CHOP, which later became known as the Capitol Hill Autonomous Zone (CHAZ), was six blocks long. BLM protestors established the area after the police retreated from its East Precinct. Two people were killed in the area and there were several shootings. Businesses and residents sued the city over the summer for not taking action on the lawless protest ground.

The former chief said there was a great deal of “gaslighting” by the media. National outlets often attempted to conceal the madness inside the autonomous zone. The New York Times defined it as a “homeland for racial justice” in an article with the headline “Free Food, Free Speech, and Free Police.” CNN said conservative media “grossly exaggerated” the violence in Seattle.

In a Seattle Times article titled “Dubbed a ‘lawless state’ by some, the CHAZ or CHOP, Seattle’s newest neighborhood, tries to create its own narrative,” reporter Paul Roberts wrote, “But on this particular afternoon, many of the members of that ‘lawless state’ seemed less focused on defying the establishment than in recreating elements of that establishment in ways that advance the goals of the new community.”

“Indeed, for some conservative commentators and parts of the political establishment, the occupation of this small stretch of Seattle has become the latest symbol of failed progressive politics and the unchecked rise of anarchy and protests,” Roberts said.

In August, Best abruptly resigned after Seattle’s city council decided to cut funding to the police department. Interim Police Chief Adrian Diaz announced last week that nearly 20 percent of Seattle’s police force has left in the past year and a half. The homicide rate increased in the city to a 26-year-high and the number of deployable officers fell to 1,200 — the lowest since 1990.

Jason Rantz, a Seattle-based talk show host on KTTH Radio, told The Federalist that the city’s newspaper and television station “did little more than print propaganda press releases for activists.”

“It was embarrassing.

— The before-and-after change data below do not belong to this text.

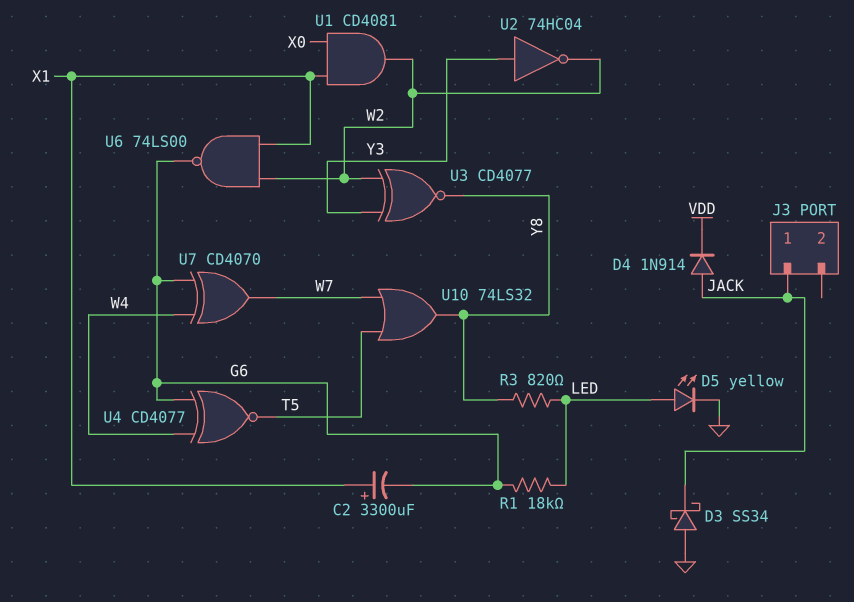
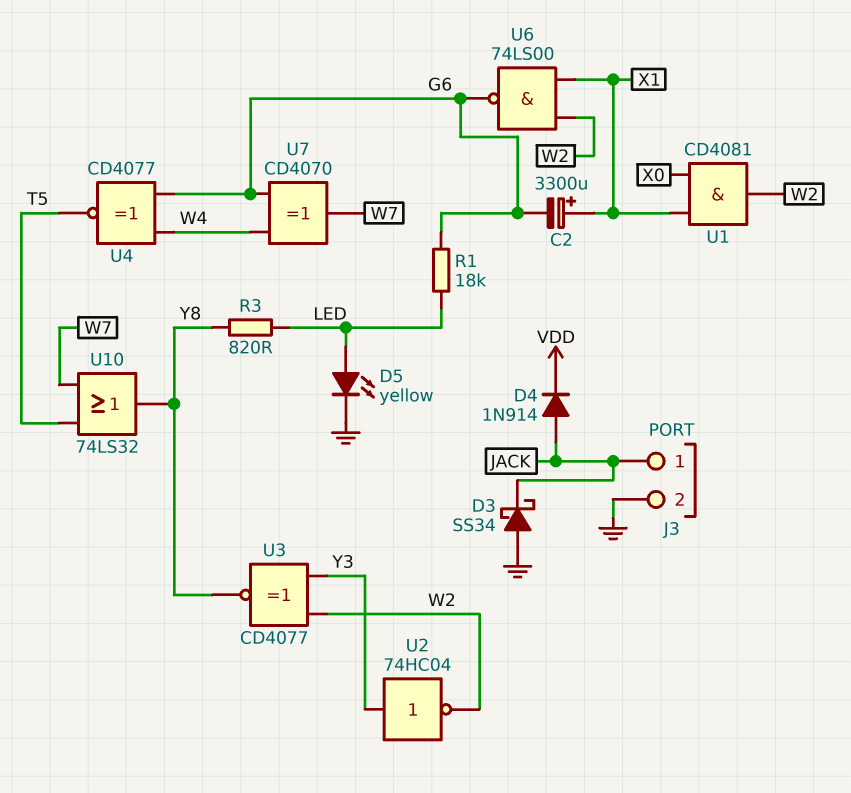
J3 pin 2: none -> GND

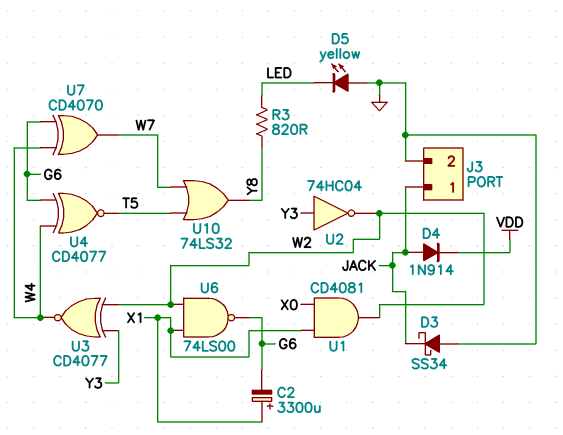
D5: LED yellow (A LED, K GND) -> LED yellow (A GND, K LED)
R1: 18k (G6, LED) -> none
U3: XNOR CD4077 (in W2, in Y3, out Y8) -> XNOR CD4077 (in W2, in Y3, out W4)

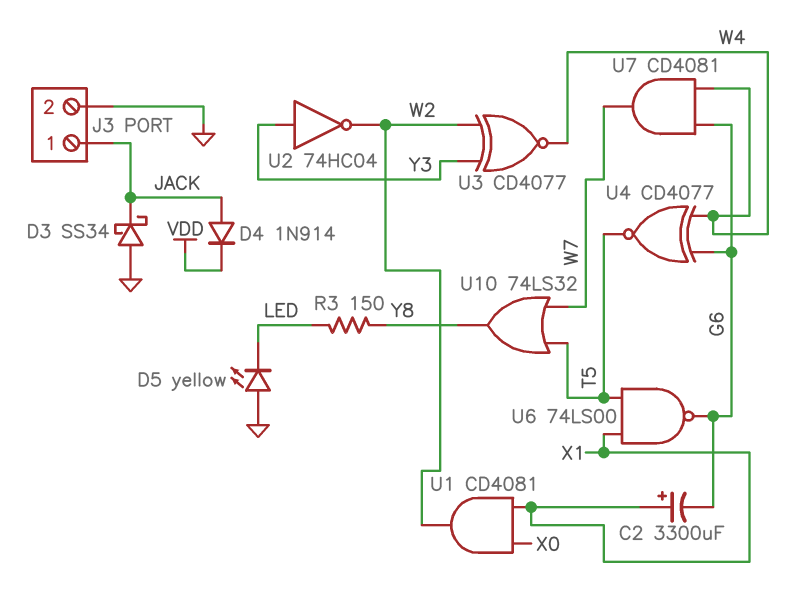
R3: 820 (LED, Y8) -> 150 (LED, Y8)
U6: NAND 74LS00 (in W2, in X1, out G6) -> NAND 74LS00 (in T5, in X1, out G6)
U7: XOR CD4070 (in G6, in W4, out W7) -> AND CD4081 (in G6, in W4, out W7)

It meant the public was told abject lies about what was happening inside CHOP. A few of us were honest about it and got labeled as liars and propagandists,” he said. “Then two kids were murdered inside CHOP, making it impossible for the media to ignore it. But they still have learned few lessons and so many outlets continue to push fringe activist propaganda because they either believe in it or are too scared to push against it.”